» SELECTION:
-----
- Original Broadway windowcard
- Music: Jerry Bock
- Lyrics: Sheldon Harnick
- Book: Joe Masteroff
- Basis: Parfumerie by Miklós László
- Productions: 1963 Broadway 1964 West End 1993 Broadway revival 1994 West End revival 2016 Broadway revival 2016 West End revival
- Awards: 1993 Drama Desk Award for Outstanding Revival of a Musical 1994 Laurence Olivier Award for Best Musical Revival 2016 Drama Desk Award for Outstanding Revival of a Musical

= She Loves Me =

Musical with a book by Joe Masteroff, lyrics by Sheldon Harnick, and music by Jerry Bock

She Loves Me is a musical with a book by Joe Masteroff, music by Jerry Bock, and lyrics by Sheldon Harnick. The plot revolves around Budapest shop employees Georg and Amalia, who, despite being consistently at odds with each other at work, are unaware that each is the other's secret pen pal met through lonely-hearts ads. It was the third adaptation of the 1937 play Parfumerie by Hungarian playwright Miklós László, following the 1940 film The Shop Around the Corner and the 1949 musical version In the Good Old Summertime. It was followed by the 1998 movie You've Got Mail.
-----
» RECORDS SUPPLIED:
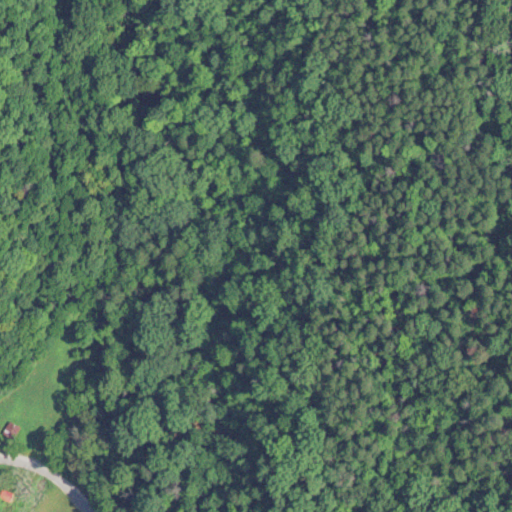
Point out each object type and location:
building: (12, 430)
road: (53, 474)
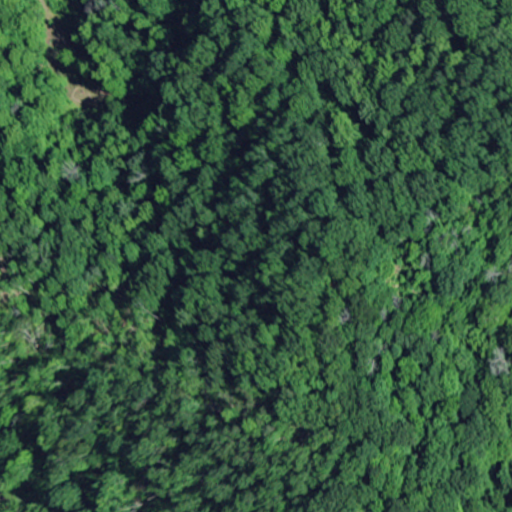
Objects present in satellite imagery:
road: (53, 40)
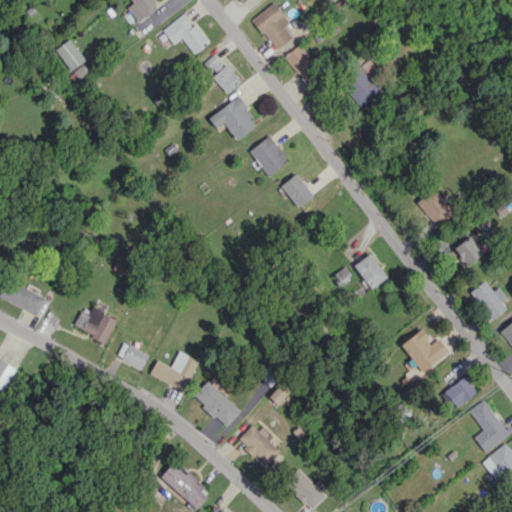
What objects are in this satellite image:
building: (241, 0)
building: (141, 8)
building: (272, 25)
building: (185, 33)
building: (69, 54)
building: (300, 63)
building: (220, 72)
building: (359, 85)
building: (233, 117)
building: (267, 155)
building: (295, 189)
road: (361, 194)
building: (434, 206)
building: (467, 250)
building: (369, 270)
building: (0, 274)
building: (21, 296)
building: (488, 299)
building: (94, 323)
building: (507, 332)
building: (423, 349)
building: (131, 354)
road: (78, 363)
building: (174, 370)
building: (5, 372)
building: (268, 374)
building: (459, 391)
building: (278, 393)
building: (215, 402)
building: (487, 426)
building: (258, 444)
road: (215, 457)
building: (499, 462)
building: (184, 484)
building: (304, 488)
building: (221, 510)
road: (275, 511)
-----
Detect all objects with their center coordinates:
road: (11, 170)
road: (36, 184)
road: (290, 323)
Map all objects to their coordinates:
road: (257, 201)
-----
» PROBLEMS TO WORK ON:
A. Summarize the text on She Loves Me in two sentences.
B. Reproduce word for word the part of the text on She Loves Me between "She Loves Me is" and "You've Got Mail.", inclusive.
C. Answer these questions from the text on She Loves Me:
(i) Who wrote the lyrics?
(ii) Which award did the musical win in 1994?
(iii) What 1940 film was an earlier adaptation of Parfumerie?

» FINAL RESULTS:
A. She Loves Me is a musical with a book by Joe Masteroff, music by Jerry Bock, and lyrics by Sheldon Harnick, about Budapest shop employees Georg and Amalia, who clash at work without knowing that each is the other's secret pen pal from lonely-hearts ads. It was the third adaptation of Miklós László's 1937 play Parfumerie, after the 1940 film The Shop Around the Corner and the 1949 musical In the Good Old Summertime, and the 1998 movie You've Got Mail followed it.

B.
She Loves Me is a musical with a book by Joe Masteroff, music by Jerry Bock, and lyrics by Sheldon Harnick. The plot revolves around Budapest shop employees Georg and Amalia, who, despite being consistently at odds with each other at work, are unaware that each is the other's secret pen pal met through lonely-hearts ads. It was the third adaptation of the 1937 play Parfumerie by Hungarian playwright Miklós László, following the 1940 film The Shop Around the Corner and the 1949 musical version In the Good Old Summertime. It was followed by the 1998 movie You've Got Mail.

C.
(i) Sheldon Harnick
(ii) The Laurence Olivier Award for Best Musical Revival
(iii) The Shop Around the Corner